Exercise task: Convert the lines of the entries below into a JSON list of strings, one string per line, with blank lines omitted.

Available data:
○ ○ ○

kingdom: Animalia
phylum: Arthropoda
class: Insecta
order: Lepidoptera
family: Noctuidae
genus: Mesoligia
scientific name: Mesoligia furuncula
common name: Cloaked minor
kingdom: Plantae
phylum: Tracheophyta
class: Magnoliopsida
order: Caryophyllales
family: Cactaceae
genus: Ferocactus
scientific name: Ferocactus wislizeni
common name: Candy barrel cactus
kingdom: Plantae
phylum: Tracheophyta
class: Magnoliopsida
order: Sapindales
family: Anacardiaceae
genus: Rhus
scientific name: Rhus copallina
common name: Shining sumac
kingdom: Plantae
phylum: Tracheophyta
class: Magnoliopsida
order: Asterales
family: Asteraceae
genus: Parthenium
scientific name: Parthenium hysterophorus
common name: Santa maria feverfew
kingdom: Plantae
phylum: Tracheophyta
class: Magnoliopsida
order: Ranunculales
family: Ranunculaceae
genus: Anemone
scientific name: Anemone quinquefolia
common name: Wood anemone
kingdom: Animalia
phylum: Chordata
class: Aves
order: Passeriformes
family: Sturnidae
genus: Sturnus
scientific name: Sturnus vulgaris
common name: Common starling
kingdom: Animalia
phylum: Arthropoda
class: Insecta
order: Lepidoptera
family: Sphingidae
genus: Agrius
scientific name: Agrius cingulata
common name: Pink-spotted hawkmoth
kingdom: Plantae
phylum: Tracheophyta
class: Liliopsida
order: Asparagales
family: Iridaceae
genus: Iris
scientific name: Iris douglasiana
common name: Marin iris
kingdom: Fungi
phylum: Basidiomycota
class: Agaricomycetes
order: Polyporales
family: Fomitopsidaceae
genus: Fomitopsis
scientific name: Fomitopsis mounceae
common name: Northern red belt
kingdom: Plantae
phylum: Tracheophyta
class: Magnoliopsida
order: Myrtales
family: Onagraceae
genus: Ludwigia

○ ○ ○

Correct response:
[
  "kingdom: Animalia",
  "phylum: Arthropoda",
  "class: Insecta",
  "order: Lepidoptera",
  "family: Noctuidae",
  "genus: Mesoligia",
  "scientific name: Mesoligia furuncula",
  "common name: Cloaked minor",
  "kingdom: Plantae",
  "phylum: Tracheophyta",
  "class: Magnoliopsida",
  "order: Caryophyllales",
  "family: Cactaceae",
  "genus: Ferocactus",
  "scientific name: Ferocactus wislizeni",
  "common name: Candy barrel cactus",
  "kingdom: Plantae",
  "phylum: Tracheophyta",
  "class: Magnoliopsida",
  "order: Sapindales",
  "family: Anacardiaceae",
  "genus: Rhus",
  "scientific name: Rhus copallina",
  "common name: Shining sumac",
  "kingdom: Plantae",
  "phylum: Tracheophyta",
  "class: Magnoliopsida",
  "order: Asterales",
  "family: Asteraceae",
  "genus: Parthenium",
  "scientific name: Parthenium hysterophorus",
  "common name: Santa maria feverfew",
  "kingdom: Plantae",
  "phylum: Tracheophyta",
  "class: Magnoliopsida",
  "order: Ranunculales",
  "family: Ranunculaceae",
  "genus: Anemone",
  "scientific name: Anemone quinquefolia",
  "common name: Wood anemone",
  "kingdom: Animalia",
  "phylum: Chordata",
  "class: Aves",
  "order: Passeriformes",
  "family: Sturnidae",
  "genus: Sturnus",
  "scientific name: Sturnus vulgaris",
  "common name: Common starling",
  "kingdom: Animalia",
  "phylum: Arthropoda",
  "class: Insecta",
  "order: Lepidoptera",
  "family: Sphingidae",
  "genus: Agrius",
  "scientific name: Agrius cingulata",
  "common name: Pink-spotted hawkmoth",
  "kingdom: Plantae",
  "phylum: Tracheophyta",
  "class: Liliopsida",
  "order: Asparagales",
  "family: Iridaceae",
  "genus: Iris",
  "scientific name: Iris douglasiana",
  "common name: Marin iris",
  "kingdom: Fungi",
  "phylum: Basidiomycota",
  "class: Agaricomycetes",
  "order: Polyporales",
  "family: Fomitopsidaceae",
  "genus: Fomitopsis",
  "scientific name: Fomitopsis mounceae",
  "common name: Northern red belt",
  "kingdom: Plantae",
  "phylum: Tracheophyta",
  "class: Magnoliopsida",
  "order: Myrtales",
  "family: Onagraceae",
  "genus: Ludwigia"
]